Some European Countries Shore Up Public Pensions by Seizing Private Funds
January 7, 2011
All across the world, defined-benefit public pension programs are facing demographic pressures of more retirees and fewer workers, economic pressures of returns lower than expectations, and political pressures to make benefits more generous than can be sustained. Much of the private sector in the United States has switched over to defined-contribution retirement programs, such as 401(k) plans, which shift the risk (and reward) to the individual. The issue is one of the key ones we track at the state and local level.
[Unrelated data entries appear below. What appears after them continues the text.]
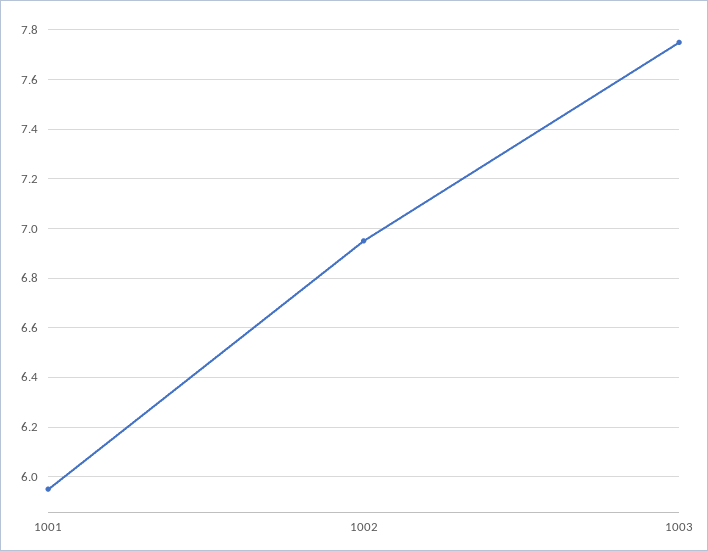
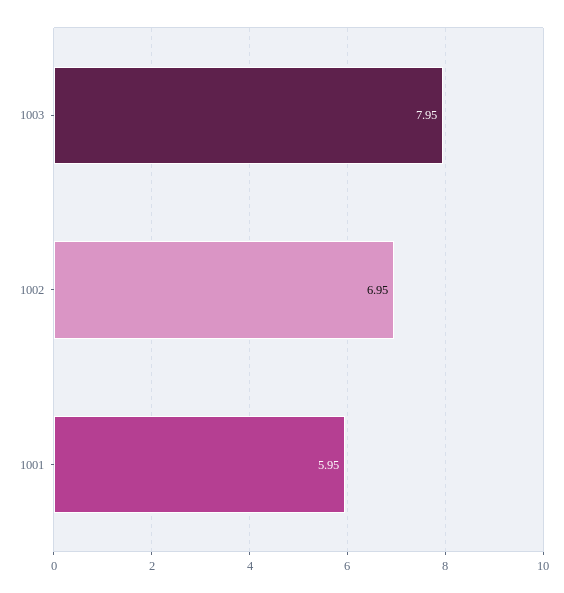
  {
    "1001": 5.95,
    "1002": 6.95,
-   "1003": 7.75
+   "1003": 7.95
  }

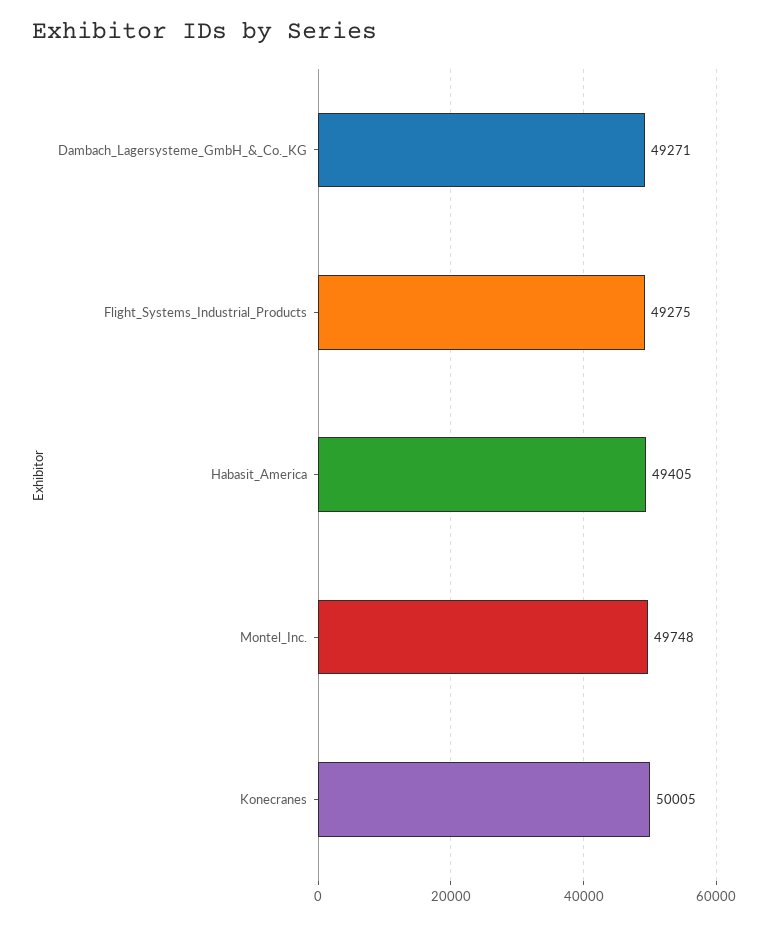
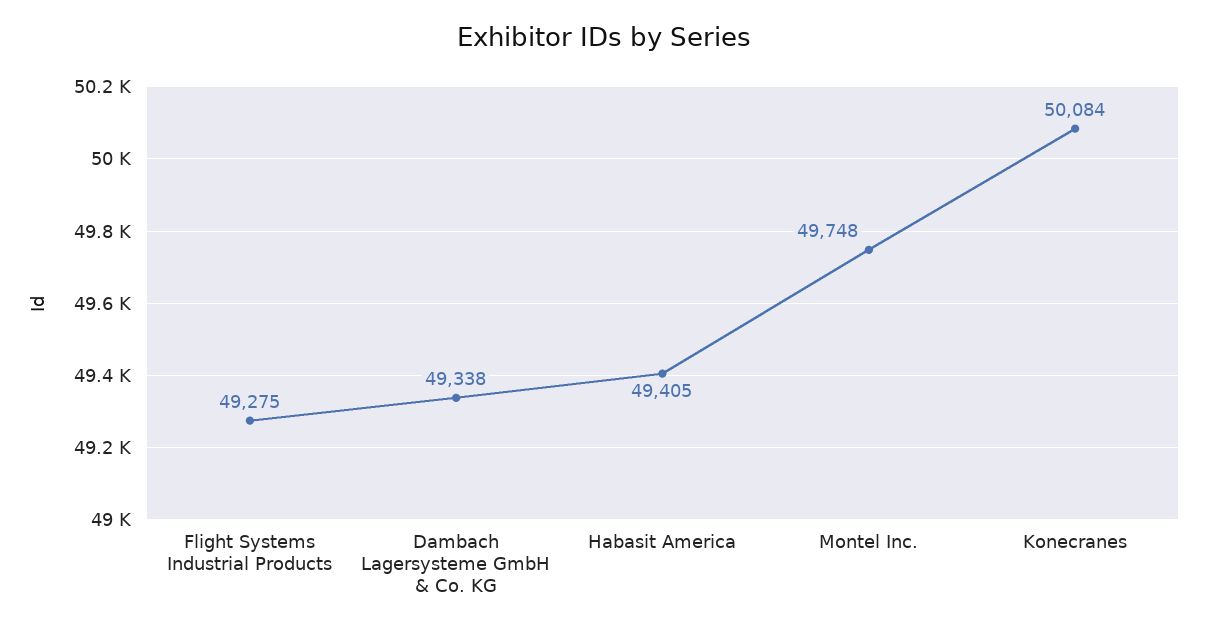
  {
-   "Dambach_Lagersysteme_GmbH_&_Co._KG": 49271,
+   "Dambach_Lagersysteme_GmbH_&_Co._KG": 49338,
    "Flight_Systems_Industrial_Products": 49275,
    "Habasit_America": 49405,
    "Montel_Inc.": 49748,
-   "Konecranes": 50005
+   "Konecranes": 50084
  }

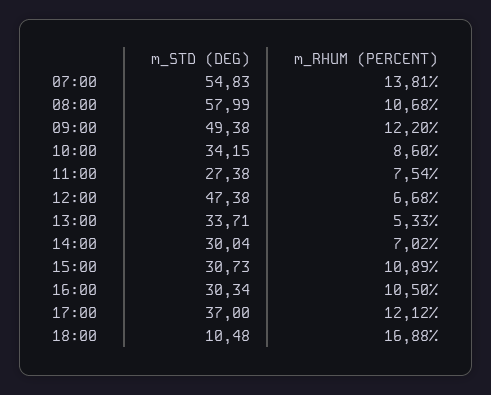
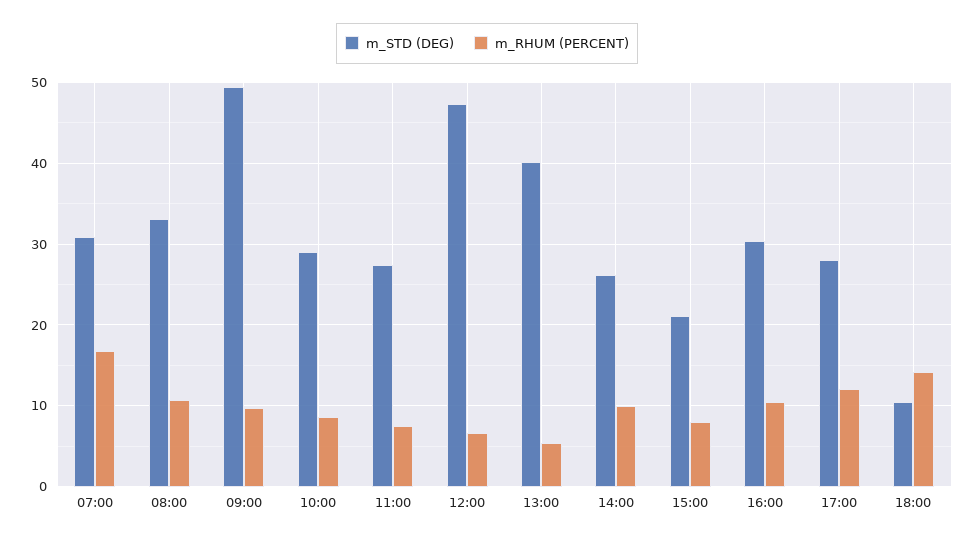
  {
    "m_STD (DEG)": {
-     "07:00": 54.83,
+     "07:00": 31,
-     "08:00": 57.99,
+     "08:00": 33,
      "09:00": 49.38,
-     "10:00": 34.15,
+     "10:00": 29,
      "11:00": 27.38,
      "12:00": 47.38,
-     "13:00": 33.71,
+     "13:00": 40,
-     "14:00": 30.04,
+     "14:00": 26,
-     "15:00": 30.73,
+     "15:00": 21,
      "16:00": 30.34,
-     "17:00": 37,
+     "17:00": 28,
      "18:00": 10.48
    },
    "m_RHUM (PERCENT)": {
-     "07:00": 13.81,
+     "07:00": 17,
      "08:00": 10.68,
-     "09:00": 12.2,
+     "09:00": 10,
      "10:00": 8.6,
      "11:00": 7.54,
      "12:00": 6.68,
      "13:00": 5.33,
-     "14:00": 7.02,
+     "14:00": 10,
-     "15:00": 10.89,
+     "15:00": 8,
      "16:00": 10.5,
      "17:00": 12.12,
-     "18:00": 16.88
+     "18:00": 14
    }
  }

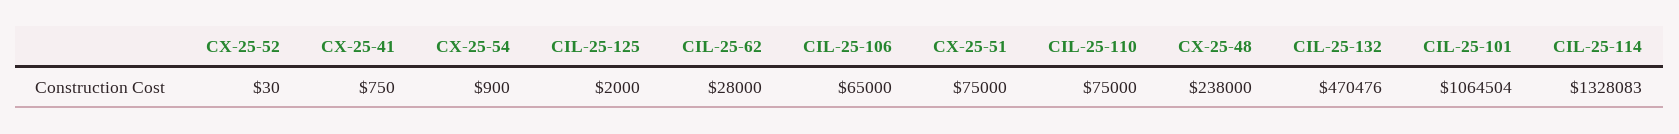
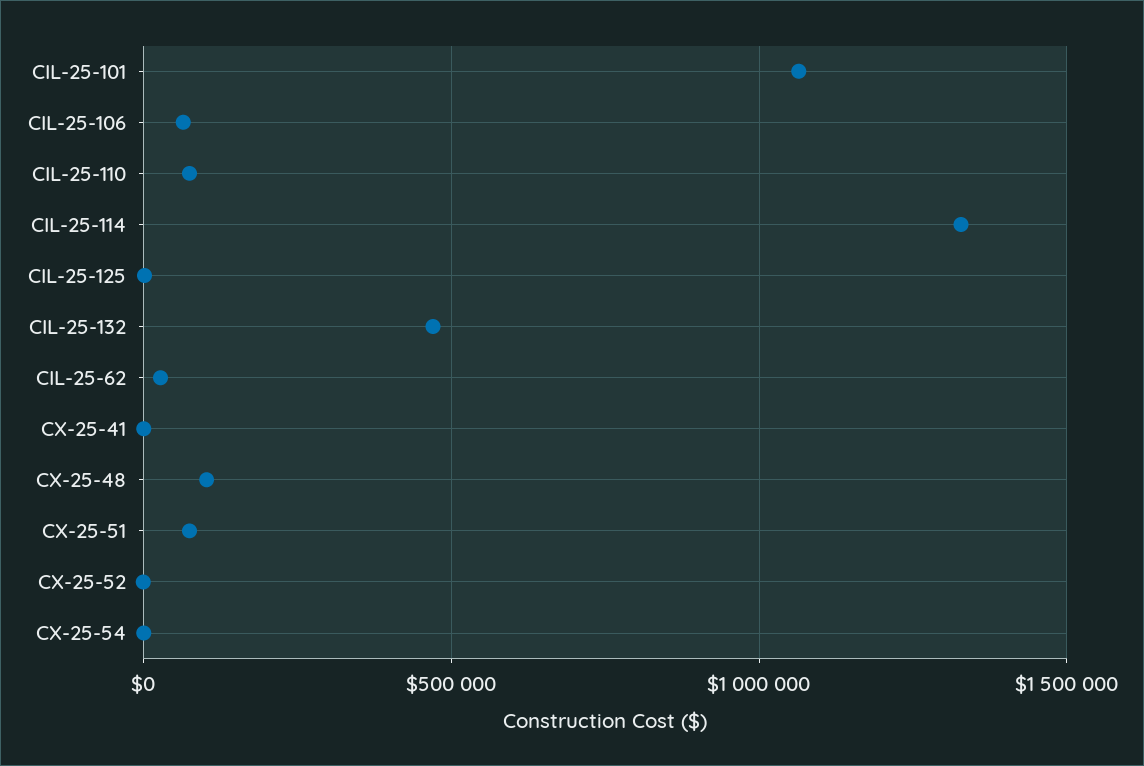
  {
    "CX-25-52": 30,
    "CX-25-41": 750,
    "CX-25-54": 900,
    "CIL-25-125": 2000,
    "CIL-25-62": 28000,
    "CIL-25-106": 65000,
    "CX-25-51": 75000,
    "CIL-25-110": 75000,
-   "CX-25-48": 238000,
+   "CX-25-48": 100000,
    "CIL-25-132": 470476,
    "CIL-25-101": 1064504,
    "CIL-25-114": 1328083
  }

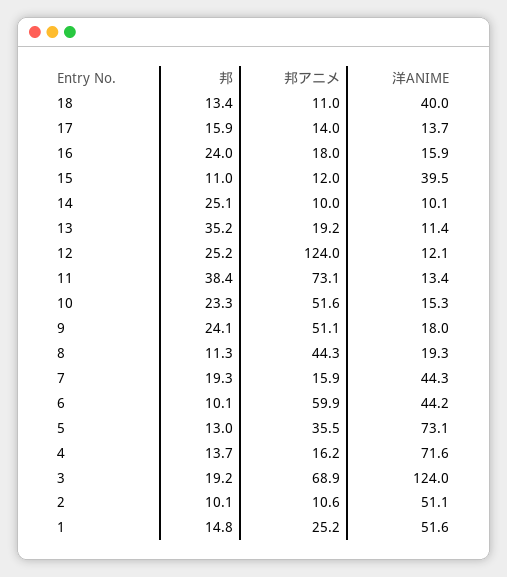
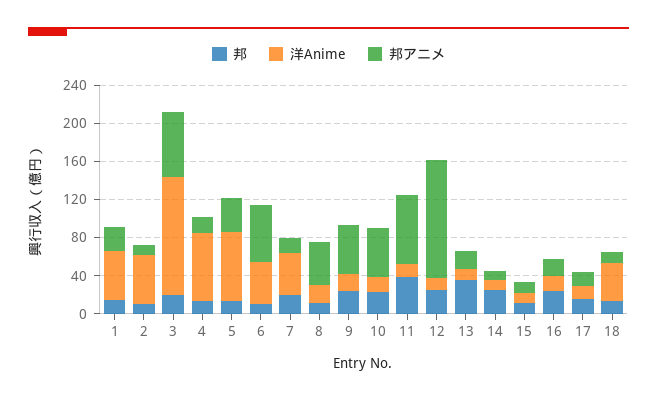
  {
    "邦": {
      "18": 13.4,
      "17": 15.9,
      "16": 24,
      "15": 11,
      "14": 25.1,
      "13": 35.2,
      "12": 25.2,
      "11": 38.4,
      "10": 23.3,
      "9": 24.1,
      "8": 11.3,
      "7": 19.3,
      "6": 10.1,
      "5": 13,
      "4": 13.7,
      "3": 19.2,
      "2": 10.1,
      "1": 14.8
    },
    "邦アニメ": {
      "18": 11,
      "17": 14,
      "16": 18,
      "15": 12,
      "14": 10,
      "13": 19.2,
      "12": 124,
      "11": 73.1,
      "10": 51.6,
      "9": 51.1,
      "8": 44.3,
      "7": 15.9,
      "6": 59.9,
      "5": 35.5,
      "4": 16.2,
      "3": 68.9,
      "2": 10.6,
      "1": 25.2
    },
    "洋ANIME": {
      "18": 40,
      "17": 13.7,
      "16": 15.9,
-     "15": 39.5,
+     "15": 10,
      "14": 10.1,
      "13": 11.4,
      "12": 12.1,
      "11": 13.4,
      "10": 15.3,
      "9": 18,
      "8": 19.3,
      "7": 44.3,
      "6": 44.2,
      "5": 73.1,
      "4": 71.6,
      "3": 124,
      "2": 51.1,
      "1": 51.6
    }
  }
That’s why I found this Christian Science Monitor report astonishing, on how some European countries are shoring up their public pension programs:
[In] Hungary,…last month the government made the citizens an offer they could not refuse. They could either remit their individual retirement savings to the state, or lose the right to the basic state pension (but still have an obligation to pay contributions for it). In this extortionate way, the government wants to gain control over $14bn of individual retirement savings. The Bulgarian government has come up with a similar idea. $300m of private early retirement savings was supposed to be transferred to the state pension scheme.[…]
A slightly less drastic situation is developing in Poland. The government wants to transfer of 1/3 of future contributions from individual retirement accounts to the state-run social security system. Since this system does not back its liabilities with stocks or even bonds, the money taken away from the savers will go directly to the state treasury and savers will lose about $2.3bn a year.[…]
[I]n March 2009, the Irish government earmarked €4bn from [the National Pension Reserve Fund] for rescuing banks. In November 2010, the remaining savings of €2.5bn was seized to support the bailout of the rest of the country.